His booth stands out with its distinctive green canopy, branded with the Alachua Greens logo. Under its shade he places pictures of the various vegetables he grows. To the side are two coolers full of crops harvested that morning.
Aside from supplying local restaurants with produce, Gruninger also sells to individuals at the San Felasco and Grove Street farmers markets.
Before crowds of customers, ranging from lone students to whole families, Gruninger presents his product, readily showing his fresh produce to possible buyers.
“As long as you keep this in your fridge, it will last for three weeks,” he says. “So in three weeks, it looks just like that.”
These sales reflect only a small part of his overall profit. He makes only about 15 sales a day, most repeat customers. His appearance at the markets is more to advertise his business, he says.
Alachua Greens advertises produce as longer lasting, more nutrient dense, and overall, higher quality than conventional land-grown produce.
He is part of a budding hydroponics industry in Florida, where, according to UF’s Institute of Food and Agricultural Sciences, local markets demand high-quality produce year-round. A bigger-picture benefit is sustainability. The United Nations promotes hydroponics as one way to help stop groundwater depletion and soil degradation; the UN estimates that some 40 percent of the world’s land is degraded.
Alachua Greens makes a point to advertise their farm as eco-friendly. Vertical farming is space efficient, and the hydroponic setup means crops don’t pull nutrients from the ground. They also only use a fraction of the water conventional farms do.
Every day on his way to work, Gruninger says, he passes a soil farm. He recounts having sometimes seen the land sprayed with pesticides and being confounded. The only anti-pest measures at his farm are the sheets of fly paper hanging from the ceiling.
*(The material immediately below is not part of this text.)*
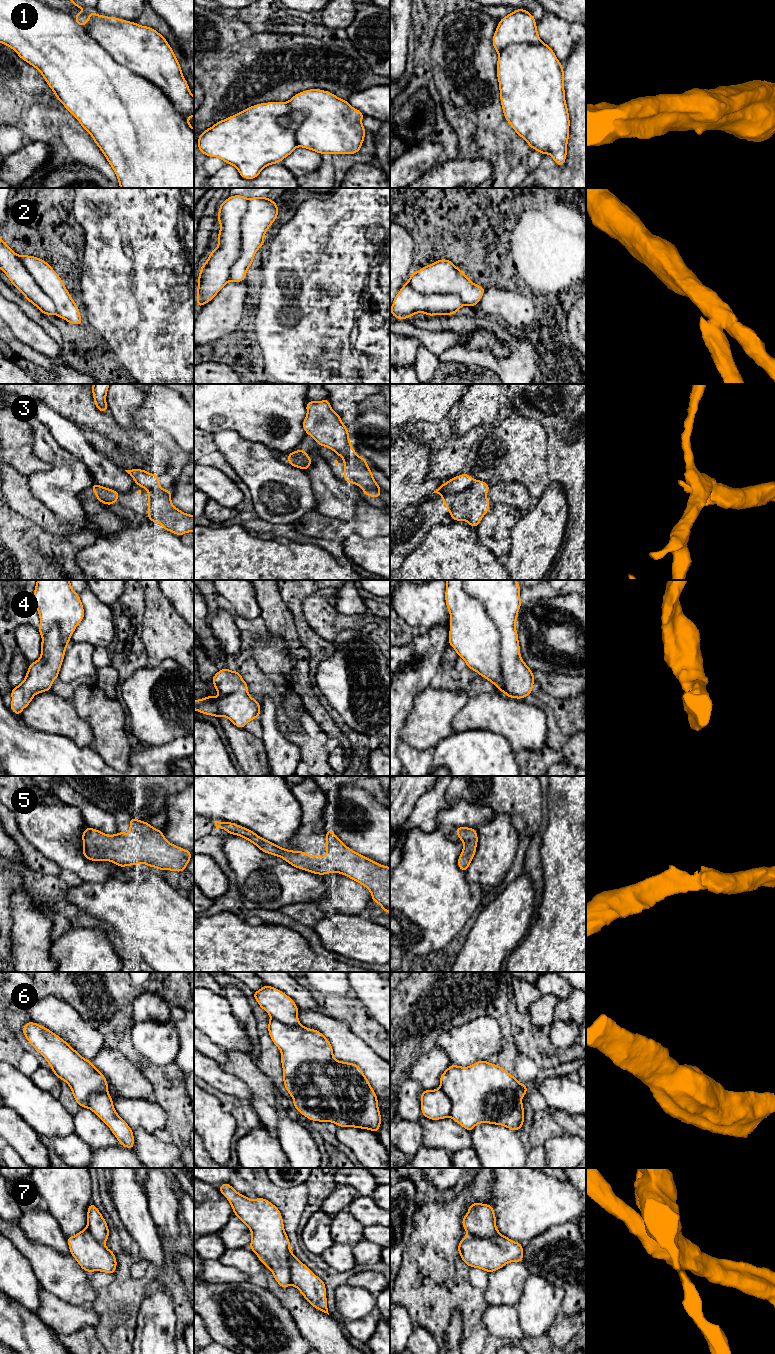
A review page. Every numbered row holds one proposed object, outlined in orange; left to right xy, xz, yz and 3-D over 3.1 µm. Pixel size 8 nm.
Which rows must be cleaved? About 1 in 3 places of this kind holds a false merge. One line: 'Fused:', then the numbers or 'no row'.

Despite steady growth, the hydroponics industry remains in the domain of hobbyists and small-time farms like Alachua Greens. For all the passion Gruninger puts into his work, he doesn’t see it as particularly lucrative. Farming isn’t the industry to enter to get rich, he says.
At a public lecture at the University of Florida this past fall, Michael Grunwald, author of “We Are Eating the Earth: The Race to Fix Our Food System and Save Our Climate” spoke on the uphill battle of adopting more eco-friendly farming practices.
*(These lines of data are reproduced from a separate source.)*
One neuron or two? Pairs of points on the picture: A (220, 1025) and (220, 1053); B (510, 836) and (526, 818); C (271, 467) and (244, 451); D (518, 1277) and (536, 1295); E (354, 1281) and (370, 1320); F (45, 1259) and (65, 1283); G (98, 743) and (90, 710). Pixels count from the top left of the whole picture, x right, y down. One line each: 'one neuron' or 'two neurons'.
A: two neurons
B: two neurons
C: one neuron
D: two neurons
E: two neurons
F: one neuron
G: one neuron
“It is really, really hard to change the world in a hurry,” he said.
“Especially the world of food and agriculture, because this stuff is personal, it’s cultural, we vote on these issues three times a day,” Grunwald said. “We’re going to need political change, technological change, and behavioral change.”
Back in his cargo crate, Gruninger has an optimistic view on the future of his farm. He’s currently planning to buy a second crate to further diversify the crops he grows and double the output.